Na última sexta-feira (6), entrou em vigor a “Taxação do Sol”, que visa gerar recursos para cobrir os custos de utilização da rede de transmissão das distribuidoras de energia.  De 2012 até 2023, a legislação não era regulamentada, era apenas uma regulação da Agência Nacional de Energia Elétrica (Aneel), até que os deputados votaram a Lei 14.300 para separar a responsabilidade de cada um do setor elétrico e evitar a taxação.

“Ano passado, se você gerasse 1000 quilowatts e só usasse 500 durante o dia, os outros iriam para a rede, e só pagaria o mínimo da sua conta, ou seja, você usaria a rede coelba como uma bateria e, não pagaria nada por isso, apenas o seu custo mínimo. Só que a Concessionária de Energia precisa pagar os custos da rede dele, então hoje foi permitido que a Concessionário fique com uma parte de tudo que você joga na rede referente a esses serviços de adequação da rede, que chamamos de ‘Taxa Fio B’”, explica o especialista.

Na conta de energia é possível observar que há dois parâmetros de consumo: o TUSD (Tarifa de Uso do Sistema de Distribuição) e o TE (Tarifa de Energia). A ‘ Taxa Fio B’ faz parte da TUSD, representando uma média de 28% na conta total.
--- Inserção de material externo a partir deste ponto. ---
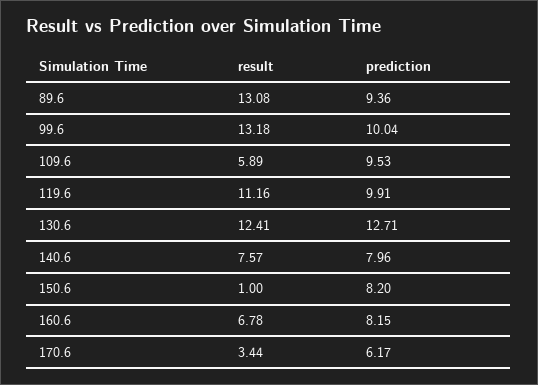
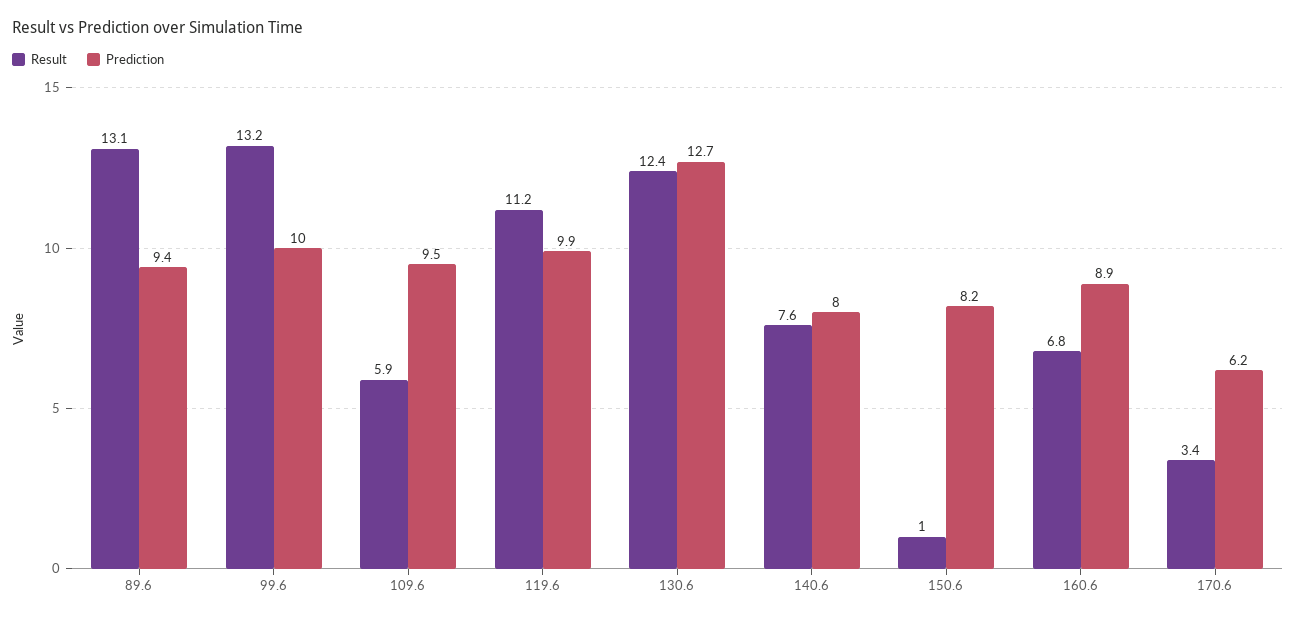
  {
    "result": {
      "89.6": 13.08,
      "99.6": 13.18,
      "109.6": 5.89,
      "119.6": 11.16,
      "130.6": 12.41,
      "140.6": 7.57,
      "150.6": 1,
      "160.6": 6.78,
      "170.6": 3.44
    },
    "prediction": {
      "89.6": 9.36,
      "99.6": 10.04,
      "109.6": 9.53,
      "119.6": 9.91,
      "130.6": 12.71,
      "140.6": 7.96,
      "150.6": 8.2,
-     "160.6": 8.15,
+     "160.6": 8.9,
      "170.6": 6.17
    }
  }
Exemplo, se uma conta custa 100 reais, e o cliente joga 500 quilowatts na rede, mas só precisou de 100 quilowatts, a quantia que ele precisou será paga em 28%

“Se um cliente gerou energia e jogou 500 quilowatts na rede, mas só precisou de 100. Essa quantia que ele precisou será paga em 28%, mas essa porcentagem está sendo escalonada.  A lei agora está fazendo uma regra transitória que está valendo de 2023 até 2031, no qual desses 28% total, vai começar com 15%. Então quem começar agora terá um retorno financeiro mais rápido do que quem começar depois”.

Feira de Santana está caminhando para se tornar uma cidade vertical, possibilitando empresários a adquirirem lucros e movimentar a economia da cidade. Com a nova lei, o retorno financeiro será mais lento, mas o investimento ainda é adequado conforme exista mais gasto de energia.